The May CPI: More Core Inflation

June 14, 2006 – Spurred in part by higher energy prices, the U.S. Consumer Price Index (the CPI) rose by 0.4% in May after rising by 0.6% in April (Chart 1). For the three months through May, CPI growth averaged 0.5% per month (a 5.8% annual rate).

Chart 1. The CPI. Percent change. Monthly and three-month moving average. January 2000 through May 2006.

Energy prices continued to play an important role in propelling CPI growth. Consumer energy prices rose by a big 2.4% in May after an even bigger 3.9% April increase (Chart 2). For the three months through May, growth in energy prices averaged 2.5% per month (a 35% annual rate).

Chart 2. The CPI for energy. Percent change. Monthly and three-month moving average. January 2000 through May 2006.

In contrast, consumer food prices (another notorious source of inflation volatility) were roughly flat for the latest three months. Food prices rose by 0.1% in May after being unchanged in April.

Rising energy costs, alone, don’t automatically qualify as an inflation problem, unless they begin to fuel faster growth in the prices of non-energy goods and services. Thus, the biggest news in the May CPI report was the accelerating trend in the closely-watched core CPI (excluding food and energy prices).

The core CPI rose by a relatively strong 0.3% in May (Chart 3).

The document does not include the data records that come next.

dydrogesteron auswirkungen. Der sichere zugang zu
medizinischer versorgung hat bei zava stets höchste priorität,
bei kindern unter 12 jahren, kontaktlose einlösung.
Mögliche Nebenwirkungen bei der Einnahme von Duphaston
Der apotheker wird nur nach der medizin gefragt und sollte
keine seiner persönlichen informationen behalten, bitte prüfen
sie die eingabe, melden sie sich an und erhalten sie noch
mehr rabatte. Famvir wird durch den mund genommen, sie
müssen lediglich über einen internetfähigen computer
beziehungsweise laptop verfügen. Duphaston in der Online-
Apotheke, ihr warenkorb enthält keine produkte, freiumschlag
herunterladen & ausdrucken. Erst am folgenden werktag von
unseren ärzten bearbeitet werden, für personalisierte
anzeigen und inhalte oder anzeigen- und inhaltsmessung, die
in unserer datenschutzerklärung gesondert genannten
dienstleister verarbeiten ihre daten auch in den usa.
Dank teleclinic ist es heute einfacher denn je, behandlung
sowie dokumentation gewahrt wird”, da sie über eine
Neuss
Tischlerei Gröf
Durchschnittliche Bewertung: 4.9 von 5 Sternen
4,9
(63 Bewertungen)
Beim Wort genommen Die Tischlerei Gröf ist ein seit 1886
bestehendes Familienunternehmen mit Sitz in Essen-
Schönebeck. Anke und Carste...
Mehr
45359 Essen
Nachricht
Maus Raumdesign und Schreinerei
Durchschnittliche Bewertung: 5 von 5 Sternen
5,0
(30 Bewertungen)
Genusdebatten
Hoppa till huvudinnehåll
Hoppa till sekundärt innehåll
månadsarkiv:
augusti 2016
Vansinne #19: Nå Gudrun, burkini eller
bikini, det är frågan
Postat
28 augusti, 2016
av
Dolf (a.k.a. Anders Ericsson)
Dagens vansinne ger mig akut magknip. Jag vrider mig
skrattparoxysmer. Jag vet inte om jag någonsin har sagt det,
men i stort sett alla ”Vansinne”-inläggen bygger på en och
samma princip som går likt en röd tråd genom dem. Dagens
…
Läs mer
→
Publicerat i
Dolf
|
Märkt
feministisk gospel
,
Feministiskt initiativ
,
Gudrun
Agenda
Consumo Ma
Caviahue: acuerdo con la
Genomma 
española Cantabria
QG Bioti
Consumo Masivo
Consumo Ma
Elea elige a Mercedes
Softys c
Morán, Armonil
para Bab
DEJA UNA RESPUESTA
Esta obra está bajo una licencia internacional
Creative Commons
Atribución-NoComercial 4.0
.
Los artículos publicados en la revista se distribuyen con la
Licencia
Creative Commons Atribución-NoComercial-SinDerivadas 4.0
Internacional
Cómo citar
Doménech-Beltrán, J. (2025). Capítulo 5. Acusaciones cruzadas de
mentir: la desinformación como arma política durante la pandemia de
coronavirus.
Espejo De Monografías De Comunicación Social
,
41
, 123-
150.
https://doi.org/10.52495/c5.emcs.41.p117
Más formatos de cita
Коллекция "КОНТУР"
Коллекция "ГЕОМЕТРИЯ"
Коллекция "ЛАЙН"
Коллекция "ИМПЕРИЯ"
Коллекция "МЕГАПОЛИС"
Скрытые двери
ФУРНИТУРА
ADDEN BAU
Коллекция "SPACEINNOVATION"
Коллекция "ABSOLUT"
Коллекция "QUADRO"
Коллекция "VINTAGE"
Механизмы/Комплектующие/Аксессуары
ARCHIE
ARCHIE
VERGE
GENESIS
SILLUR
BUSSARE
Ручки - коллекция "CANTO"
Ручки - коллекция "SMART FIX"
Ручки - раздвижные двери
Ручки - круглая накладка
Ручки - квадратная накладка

That’s not a particularly remarkable increase for any one month. The remarkable development, here, is that the core CPI has now risen by a relatively strong 0.3% for three straight months.

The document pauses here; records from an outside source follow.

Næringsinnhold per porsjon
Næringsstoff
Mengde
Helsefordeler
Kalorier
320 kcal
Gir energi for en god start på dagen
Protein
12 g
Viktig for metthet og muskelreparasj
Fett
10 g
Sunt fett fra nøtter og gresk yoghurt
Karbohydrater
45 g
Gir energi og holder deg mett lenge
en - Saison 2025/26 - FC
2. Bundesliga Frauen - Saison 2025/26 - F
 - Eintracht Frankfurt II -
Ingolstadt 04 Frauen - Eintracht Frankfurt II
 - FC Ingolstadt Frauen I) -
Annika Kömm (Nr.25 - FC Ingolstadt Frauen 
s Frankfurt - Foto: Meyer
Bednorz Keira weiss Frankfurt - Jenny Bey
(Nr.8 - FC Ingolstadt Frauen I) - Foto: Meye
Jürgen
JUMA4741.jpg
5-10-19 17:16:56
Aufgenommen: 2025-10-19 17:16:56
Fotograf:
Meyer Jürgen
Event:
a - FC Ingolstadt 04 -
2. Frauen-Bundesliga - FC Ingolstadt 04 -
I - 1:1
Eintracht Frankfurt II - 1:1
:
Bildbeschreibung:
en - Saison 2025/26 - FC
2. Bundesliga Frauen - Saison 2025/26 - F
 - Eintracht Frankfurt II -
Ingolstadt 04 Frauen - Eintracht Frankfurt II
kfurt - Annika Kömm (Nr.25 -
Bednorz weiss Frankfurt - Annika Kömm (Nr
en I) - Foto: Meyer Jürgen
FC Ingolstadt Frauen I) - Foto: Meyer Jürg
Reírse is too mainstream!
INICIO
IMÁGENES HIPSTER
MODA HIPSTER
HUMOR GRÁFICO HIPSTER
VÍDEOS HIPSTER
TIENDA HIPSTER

Chart 3. The core CPI. Percent change. Monthly and three-month moving average. January 2000 through May 2006.

We haven’t seen three straight months of 0.3% core CPI growth in over a decade. Thus, what previously seemed to be a temporary deviation is now beginning to look like a sustained shift to a new, higher trend.

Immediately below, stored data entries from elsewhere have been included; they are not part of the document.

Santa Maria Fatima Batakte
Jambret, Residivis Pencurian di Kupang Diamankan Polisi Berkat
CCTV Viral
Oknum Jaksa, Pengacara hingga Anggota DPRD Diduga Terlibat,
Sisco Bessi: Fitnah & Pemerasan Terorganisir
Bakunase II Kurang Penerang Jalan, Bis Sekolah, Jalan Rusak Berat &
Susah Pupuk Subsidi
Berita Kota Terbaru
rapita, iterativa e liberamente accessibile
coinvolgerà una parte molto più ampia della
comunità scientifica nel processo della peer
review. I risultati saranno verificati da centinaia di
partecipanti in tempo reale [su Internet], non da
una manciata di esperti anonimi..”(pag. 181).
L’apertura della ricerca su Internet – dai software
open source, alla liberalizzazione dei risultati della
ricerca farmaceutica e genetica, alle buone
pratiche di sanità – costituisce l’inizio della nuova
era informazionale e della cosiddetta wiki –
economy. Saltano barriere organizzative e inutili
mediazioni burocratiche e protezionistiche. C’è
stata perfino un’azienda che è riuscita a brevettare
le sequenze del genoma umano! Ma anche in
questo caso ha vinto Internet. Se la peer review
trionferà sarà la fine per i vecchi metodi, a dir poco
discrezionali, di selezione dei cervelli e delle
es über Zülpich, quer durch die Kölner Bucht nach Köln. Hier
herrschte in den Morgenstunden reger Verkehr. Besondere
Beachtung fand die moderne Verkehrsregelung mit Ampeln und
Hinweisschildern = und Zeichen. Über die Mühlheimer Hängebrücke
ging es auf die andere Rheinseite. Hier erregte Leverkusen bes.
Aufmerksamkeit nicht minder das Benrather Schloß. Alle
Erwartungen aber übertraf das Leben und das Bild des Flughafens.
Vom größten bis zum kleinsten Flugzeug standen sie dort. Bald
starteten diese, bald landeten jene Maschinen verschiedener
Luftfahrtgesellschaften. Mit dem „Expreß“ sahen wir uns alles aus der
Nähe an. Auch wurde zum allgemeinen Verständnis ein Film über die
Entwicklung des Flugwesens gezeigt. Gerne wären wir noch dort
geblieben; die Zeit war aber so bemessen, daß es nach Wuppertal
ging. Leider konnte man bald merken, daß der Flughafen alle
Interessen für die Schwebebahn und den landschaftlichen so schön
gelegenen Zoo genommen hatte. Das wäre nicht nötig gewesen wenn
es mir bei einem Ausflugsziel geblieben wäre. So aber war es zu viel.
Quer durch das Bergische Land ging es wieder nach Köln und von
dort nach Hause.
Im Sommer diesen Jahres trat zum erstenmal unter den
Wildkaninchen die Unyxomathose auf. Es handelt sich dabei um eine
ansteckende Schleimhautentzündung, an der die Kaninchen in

Measured at an annual rate, core CPI growth averaged 3.8% per month for the three months through May (Chart 4). That was the largest three-month increase in the core CPI since the first three months of 1995 (when core CPI growth averaged 4.1%). In April, this three-month average was 0.6 percentage points lower at 3.2%. It was 2.8% in March and, in February, it was 2%.

Chart 4. The core CPI. Percent change. Three-month moving average. January 1987 through May 2006.

Referring to the April data, Fed Chairman Bernanke said earlier this month that recent monthly trends in core CPI growth had reached or exceeded the upper limits of what “many economists, including myself, would consider consistent with price stability and the promotion of maximum long-run growth.” That was fair warning that the FOMC would be very unlikely to shrug off any additional acceleration in the core CPI trend in May.

Bottom line: These data virtually seal the case for another increase in the target Fed funds rate at the next FOMC meeting on June 28-29.